**Problem details:**
In the passage headed "21 Days," at what time did the writer finally receive a call from mom?

**Given passage:**
▼

My eyes are about to take a much needed rest, if possible, in a few moments.
As for everything I see in and around my eyes at this time in my life, I'm so thankful I don't have time to look in a mirror very often. Pity parties suck.

Friday, August 13, 2010

21 Days

Twenty-one days ago at this time I was speeding in my husband's car to Grand Forks, with my infant son sleeping peacefully in the back.

Twenty-one days.

Is it possible that much time has passed?

When I got off of work today at 3:00 p.m. I thought to myself, "Three weeks ago at this time I was debating about calling mom and dad." I was dealing with a lot of "grown-up, parent things" at the time. I really, really wanted to call them. But I had just talked to mom the day before and gave her a somewhat unhappy update on health possibilities of my son and I just didn't want to be "Debbie Downer" two days in a row.

I wanted to call them a couple times more from that time until I finally got a call from mom at 7:15 p.m. Funny, I thought, because so often my parents and I would call each other and say, "I was just thinking about you..."

It was the call I've been dreading basically my whole life. I think when you grow up in funeral service, and live half of your childhood above a funeral home, you get an amazing perspective on the frailness of life. I can remember saying from the time I was little that I wanted to go first because losing one of my parents or brothers might just do me in.

I realize now that the urge to call them was God giving me those nudges I get pretty much every day. He talks to me that way, but sometimes I just can't understand what it is that He's telling me. While I thought I was protecting them from my mood, I was really losing out on one last chance to hear his voice and laugh with him about anything and often times nothing.

I hear him: "Jamie Lynne! What do you know?..............Thank you so much for calling me."

I am profoundly sad, along with my mom and my siblings. Rightfully so, I guess. I've experienced a lot of difficult life lessons and even dealt with a lot of loss, but this is so different from it all. It's a hurt that is everywhere and in everything.

I just now finally made it through the hundreds of cards our family received. It was so heartwarming, but yet I still sit here with a swollen face and a tear-soaked shirt. It's overwhelming. It's so amazing to read all of the adjectives that friends, family and even just aquaintances used to describe my dad: sparkling eyes, unforgettable smile, fun, funny, compassionate, professional, well-liked, respected, charismatic, generous, one-of-a-kind, "good, good" man, huge heart...

▲

**Study material:**
▼

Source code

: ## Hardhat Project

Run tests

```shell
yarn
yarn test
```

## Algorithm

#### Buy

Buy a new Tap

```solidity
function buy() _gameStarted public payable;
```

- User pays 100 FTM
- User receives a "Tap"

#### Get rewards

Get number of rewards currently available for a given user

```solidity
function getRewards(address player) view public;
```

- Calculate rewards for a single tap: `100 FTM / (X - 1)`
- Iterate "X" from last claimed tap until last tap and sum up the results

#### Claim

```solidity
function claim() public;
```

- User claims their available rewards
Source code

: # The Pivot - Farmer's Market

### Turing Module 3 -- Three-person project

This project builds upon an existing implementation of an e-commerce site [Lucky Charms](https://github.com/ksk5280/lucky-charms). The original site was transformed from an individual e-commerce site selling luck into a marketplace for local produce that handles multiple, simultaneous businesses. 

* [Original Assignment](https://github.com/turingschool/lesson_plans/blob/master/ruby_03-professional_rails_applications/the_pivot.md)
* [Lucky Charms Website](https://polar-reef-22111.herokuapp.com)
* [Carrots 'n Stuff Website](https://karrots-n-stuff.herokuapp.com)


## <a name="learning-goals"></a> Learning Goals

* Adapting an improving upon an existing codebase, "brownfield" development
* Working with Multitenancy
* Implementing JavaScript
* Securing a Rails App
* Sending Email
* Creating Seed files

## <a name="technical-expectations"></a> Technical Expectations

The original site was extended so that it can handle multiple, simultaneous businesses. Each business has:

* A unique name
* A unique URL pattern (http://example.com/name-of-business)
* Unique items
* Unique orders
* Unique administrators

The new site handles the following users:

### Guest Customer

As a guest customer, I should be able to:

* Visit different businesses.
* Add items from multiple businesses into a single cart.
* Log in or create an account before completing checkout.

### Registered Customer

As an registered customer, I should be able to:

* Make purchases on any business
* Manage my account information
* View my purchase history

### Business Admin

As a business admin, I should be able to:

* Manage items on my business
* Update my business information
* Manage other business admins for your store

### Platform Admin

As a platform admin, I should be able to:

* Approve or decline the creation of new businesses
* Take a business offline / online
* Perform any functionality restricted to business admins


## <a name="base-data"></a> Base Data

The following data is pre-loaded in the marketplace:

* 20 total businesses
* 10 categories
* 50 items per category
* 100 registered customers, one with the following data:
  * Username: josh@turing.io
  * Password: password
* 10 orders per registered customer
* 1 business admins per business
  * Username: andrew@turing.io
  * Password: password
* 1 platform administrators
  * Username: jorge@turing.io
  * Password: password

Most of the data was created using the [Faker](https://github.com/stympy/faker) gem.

▲

**Task answer:**
7:15 p.m.